BEGIN Entries shown

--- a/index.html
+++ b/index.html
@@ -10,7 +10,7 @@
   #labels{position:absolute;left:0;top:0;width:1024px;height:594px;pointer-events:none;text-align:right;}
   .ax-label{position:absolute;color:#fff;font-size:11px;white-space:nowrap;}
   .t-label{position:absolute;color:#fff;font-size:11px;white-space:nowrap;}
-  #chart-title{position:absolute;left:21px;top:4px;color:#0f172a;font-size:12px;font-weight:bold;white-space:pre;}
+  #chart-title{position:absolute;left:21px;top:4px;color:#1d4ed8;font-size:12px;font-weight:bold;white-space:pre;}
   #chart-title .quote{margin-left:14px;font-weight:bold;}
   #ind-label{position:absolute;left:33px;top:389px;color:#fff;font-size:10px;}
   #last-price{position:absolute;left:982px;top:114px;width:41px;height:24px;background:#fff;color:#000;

END Entries shown

▶ **Goal of the exercise**
Filtering the entries above by the word "bold", copy each line that matches.

▶ **Task response**
-  #chart-title{position:absolute;left:21px;top:4px;color:#0f172a;font-size:12px;font-weight:bold;white-space:pre;}
+  #chart-title{position:absolute;left:21px;top:4px;color:#1d4ed8;font-size:12px;font-weight:bold;white-space:pre;}
   #chart-title .quote{margin-left:14px;font-weight:bold;}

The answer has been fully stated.